Although oncological patients often receive different agents in parallel, our collectives included cases of gemcitabine or doxorubicin monotherapy-associated thrombotic microangiopathy and we selected renal biopsies from patients receiving single chemotherapy for comparison. Interestingly we observed during routine diagnostics other side effects of small molecule tyrosine kinase inhibitor inhibitors of vascular endothelial growth factor activation (e.g., Pazopanib). None of these small molecule inhibitors related cases demonstrated thrombotic microangiopathy or bevacizumab-associated glomerulopathy-like manifestations, but rather showed acute tubular damage and tubulointerstial inflammation (data not shown). This reflects a completely divergent damage pattern of different chemotherapeutic agents, even though they target the same pathway. The particular reaction pattern or manifestation most likely depends on conditions of the micromilieu in the patients’ glomeruli. For instance, all affected patients of our cohort were treated with at least 16 cycles of bevacizumab over 12 months before becoming symptomatic, so the changes described could likely be interpreted as a cumulative effect. Furthermore, remission of nephrotic syndrome in those patients with accessible data ranged from 2 to 8 months, which might represent dissolution of the accumulated material (data not shown).
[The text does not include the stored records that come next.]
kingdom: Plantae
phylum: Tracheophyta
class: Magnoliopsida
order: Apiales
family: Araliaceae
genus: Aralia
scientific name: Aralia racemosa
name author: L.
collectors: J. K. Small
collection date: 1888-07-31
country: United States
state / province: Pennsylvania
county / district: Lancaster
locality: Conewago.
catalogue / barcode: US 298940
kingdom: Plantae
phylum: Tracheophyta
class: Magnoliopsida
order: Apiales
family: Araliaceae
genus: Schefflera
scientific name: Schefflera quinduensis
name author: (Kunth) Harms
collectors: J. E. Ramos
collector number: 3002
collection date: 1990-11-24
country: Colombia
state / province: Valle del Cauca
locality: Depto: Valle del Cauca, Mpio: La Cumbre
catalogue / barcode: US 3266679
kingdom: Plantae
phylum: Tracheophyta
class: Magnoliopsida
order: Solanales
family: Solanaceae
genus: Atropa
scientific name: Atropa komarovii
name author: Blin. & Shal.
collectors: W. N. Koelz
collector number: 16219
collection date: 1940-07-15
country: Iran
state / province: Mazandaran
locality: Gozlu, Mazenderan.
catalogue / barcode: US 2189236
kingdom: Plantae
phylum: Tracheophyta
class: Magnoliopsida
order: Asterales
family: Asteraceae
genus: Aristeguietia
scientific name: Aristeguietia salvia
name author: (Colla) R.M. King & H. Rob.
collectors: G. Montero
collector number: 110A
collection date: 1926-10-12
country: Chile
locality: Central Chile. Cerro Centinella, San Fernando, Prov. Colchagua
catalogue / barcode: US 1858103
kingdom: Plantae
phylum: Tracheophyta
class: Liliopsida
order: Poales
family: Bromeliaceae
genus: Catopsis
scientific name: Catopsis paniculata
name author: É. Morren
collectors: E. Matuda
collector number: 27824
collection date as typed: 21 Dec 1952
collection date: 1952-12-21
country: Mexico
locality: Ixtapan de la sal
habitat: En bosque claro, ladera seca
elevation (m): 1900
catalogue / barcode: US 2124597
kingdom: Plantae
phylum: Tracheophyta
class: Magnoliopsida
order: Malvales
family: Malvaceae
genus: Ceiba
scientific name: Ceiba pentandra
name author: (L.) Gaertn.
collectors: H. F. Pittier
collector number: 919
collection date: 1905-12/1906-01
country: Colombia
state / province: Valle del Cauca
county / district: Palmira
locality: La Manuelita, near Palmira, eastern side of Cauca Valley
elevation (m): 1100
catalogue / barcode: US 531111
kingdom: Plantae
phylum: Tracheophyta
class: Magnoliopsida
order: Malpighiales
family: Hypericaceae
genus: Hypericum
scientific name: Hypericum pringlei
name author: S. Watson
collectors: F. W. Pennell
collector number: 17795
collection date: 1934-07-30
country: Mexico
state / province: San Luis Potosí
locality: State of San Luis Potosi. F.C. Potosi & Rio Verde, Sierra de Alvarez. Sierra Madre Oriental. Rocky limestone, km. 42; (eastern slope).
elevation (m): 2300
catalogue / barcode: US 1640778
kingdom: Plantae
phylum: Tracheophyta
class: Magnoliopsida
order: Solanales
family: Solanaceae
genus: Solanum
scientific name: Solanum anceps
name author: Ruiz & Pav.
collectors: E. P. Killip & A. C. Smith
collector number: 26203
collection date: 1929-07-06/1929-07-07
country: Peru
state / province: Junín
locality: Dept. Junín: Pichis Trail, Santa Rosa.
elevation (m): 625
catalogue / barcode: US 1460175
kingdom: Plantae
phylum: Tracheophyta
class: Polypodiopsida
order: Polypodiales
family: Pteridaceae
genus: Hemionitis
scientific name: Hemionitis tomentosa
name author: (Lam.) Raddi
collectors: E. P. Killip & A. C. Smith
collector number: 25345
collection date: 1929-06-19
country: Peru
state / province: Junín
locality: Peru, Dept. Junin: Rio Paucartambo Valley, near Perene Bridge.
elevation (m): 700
Given the context of accumulation of hyaline and hyaline material, we compared our bevacizumab-associated glomerulopathy cases to cryoglobulinemic membranoproliferative glomerulonephritis as well as cases with chronic thrombotic microangiopathy and focal segmental glomerulosclerosis, including the collapsing variant (see Supplemental Tables 1, 2 and 3), and still found a distinctive morphology which correlated clinically with a prominent proteinuric (and less function-deteriorating) phenotype.

Irrespective of the exact pathophysiologic mechanism, we describe a unique histomorphologic pattern of bevacizumab-associated glomerulopathy in a collection of 17 patients. This pattern consists of a characteristic alternating between strongly PAS-(and immunoglobulin-) positive and virtually PAS-negative hyaline pseudothrombi occluding markedly dilated glomerular capillaries. As earlier publications have shown that patients with high proteinuria and hypertension demonstrate a better anti-tumor response under bevacizumab treatment [37], it might be speculated that patients with high proteinuria have a higher endothelial susceptibility to anti-vascular endothelial growth factor medication.

In summary we describe, for the first time, a distinct bevacizumab-associated glomerulopathy with nephrotic range proteinuria different from the known bevacizumab associated form of thrombotic microangiopathy. Recognizing this pattern can be important for the differential diagnosis in cancer patients suffering from a nephrotic syndrome.